Imaginar diálogos entre dos personas que no existen. Imaginar paisajes que no existen. Meterlos en una historia que sí sucedió.
Todo mi amor para quienes ahora mismo están corrigiendo, maquetando e imprimiendo los libros que leeremos en otoño-invierno.
El mejor refugio cuando afuera hace más de cuarenta grados, es un libro. Si es un clásico, mucho más refrescante.
Yo me he pasado al electrónico y otras frases de quienes, entre otras cosas, hacen maratones de series o aprovechan todas las ofertas de 3×2 en el supermercado.
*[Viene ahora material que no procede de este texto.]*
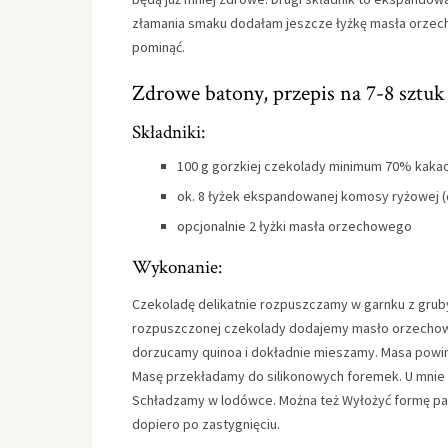
złamania smaku dodałam jeszcze łyżkę masła orzech
pominąć.
Zdrowe batony, przepis na 7-8 sztuk
Składniki:
100 g gorzkiej czekolady minimum 70% kaka
ok. 8 łyżek ekspandowanej komosy ryżowej (
opcjonalnie 2 łyżki masła orzechowego
Wykonanie:
Czekoladę delikatnie rozpuszczamy w garnku z gruby
rozpuszczonej czekolady dodajemy masło orzechowe (
dorzucamy quinoa i dokładnie mieszamy. Masa powin
Masę przekładamy do silikonowych foremek. U mnie wy
Schładzamy w lodówce. Można też Wyłożyć formę pap
dopiero po zastygnięciu.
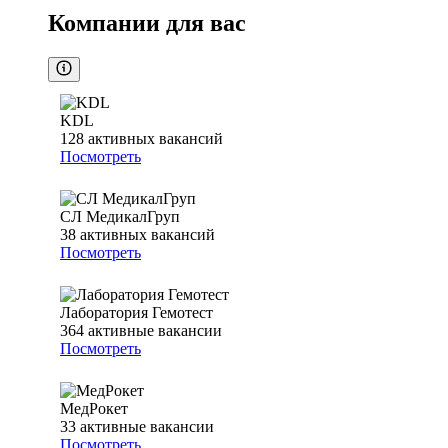
Компании для вас
KDL
128
активных вакансий
Посмотреть
СЛ МедикалГруп
38
активных вакансий
Посмотреть
Лаборатория Гемотест
364
активные вакансии
Посмотреть
МедРокет
33
активные вакансии
Посмотреть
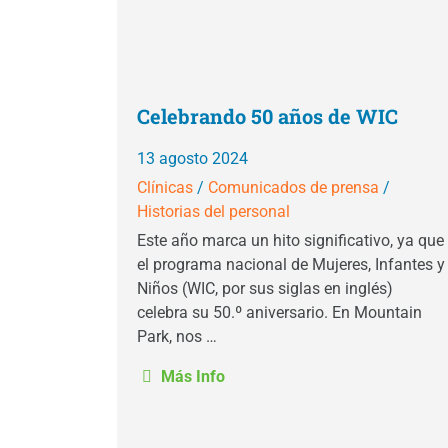
Celebrando 50 años de WIC
13 agosto 2024
Clínicas
/
Comunicados de prensa
/
Historias del personal
Este año marca un hito significativo, ya que
el programa nacional de Mujeres, Infantes y
Niños (WIC, por sus siglas en inglés)
celebra su 50.º aniversario. En Mountain
Park, nos …
Más Info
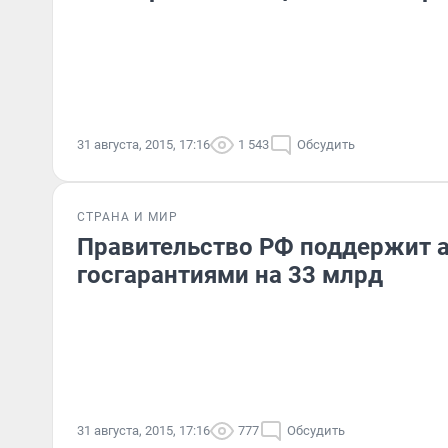
31 августа, 2015, 17:16
1 543
Обсудить
СТРАНА И МИР
Правительство РФ поддержит 
госгарантиями на 33 млрд
31 августа, 2015, 17:16
777
Обсудить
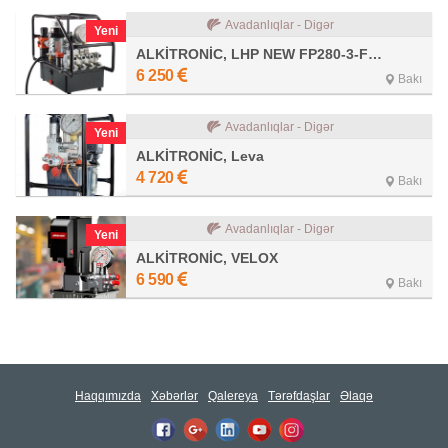
Avadanlıqlar - Digər
Yeni
ALKİTRONİC, LHP NEW FP280-3-FF-4P
6 250
Bakı
Avadanlıqlar - Digər
Yeni
ALKİTRONİC, Leva
4 720
Bakı
Avadanlıqlar - Digər
Yeni
ALKİTRONİC, VELOX
6 590
Bakı
Haqqımızda
Xəbərlər
Qalereya
Tərəfdaşlar
Əlaqə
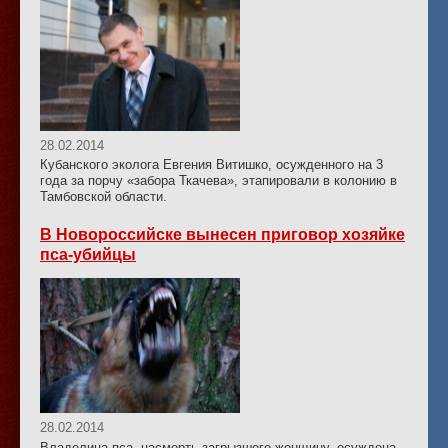
28.02.2014
Кубанского эколога Евгения Витишко, осужденного на 3
года за порчу «забора Ткачева», этапировали в колонию в
Тамбовской области.
В Новороссийске вынесен приговор хозяйке
пса-убийцы
28.02.2014
Владелица пса, насмерть загрызшего женщину, осуждена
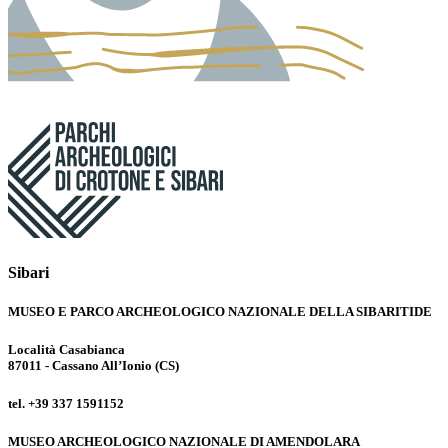
Sibari
MUSEO E PARCO ARCHEOLOGICO NAZIONALE DELLA SIBARITIDE
Località Casabianca
87011 - Cassano All’Ionio (CS)
tel. +39 337 1591152
MUSEO ARCHEOLOGICO NAZIONALE DI AMENDOLARA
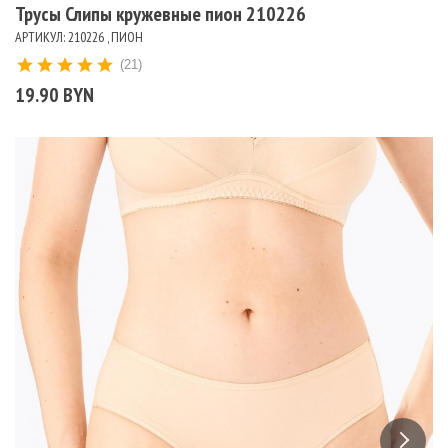
Трусы Слипы кружевные пион 210226
АРТИКУЛ: 210226 , ПИОН
(21)
19.90 BYN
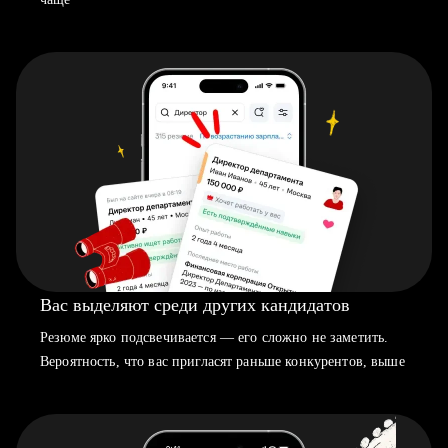
Вас выделяют среди других кандидатов
Резюме ярко подсвечивается — его сложно не заметить.
Вероятность, что вас пригласят раньше конкурентов, выше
Sueño con recoger de la playa caparazones de caracoles incompletos, trozos de conchas que una vez fueron refugio y hoy parecen escamas de un tritón. Luego los guardaría en una caja con un nombre muy rimbombante, algo así como «El cofre de los tesoros incompletos». Sacarlos de vez en cuando para imaginar de dónde vienen, cómo eran cuando eran todo.
Todo en el lenguaje marinero suena a poesía de otras tierras, de otros lugares: maroma, pantalán, sotavento. Es difícil igualarlas en belleza.
No recuerdo grandes acontecimientos que me pasaran en verano. Sin embargo, sí recuerdo los veranos por los libros que leí, las películas que vi, la música que escuché. Por ejemplo, recuerdo el verano que me leí a Simone de Beauvoir, recuerdo el verano en que los poemas de Ángel González me dejaron con la boca abierta, recuerdo el verano de “Reality bites” y del “Ooh, baby I love your way, everyday…” en bucle.
Cuando le preguntaron a Douglas Coupland cuál creía que era el futuro de la Generación X, a la que dio nombre en su libro más famoso, afirmó sin dudarlo: “Una buena botella de Pinot Gris, una cama cómoda, buen wifi y nadie alrededor para molestarlos”. ¡Oh, yeah!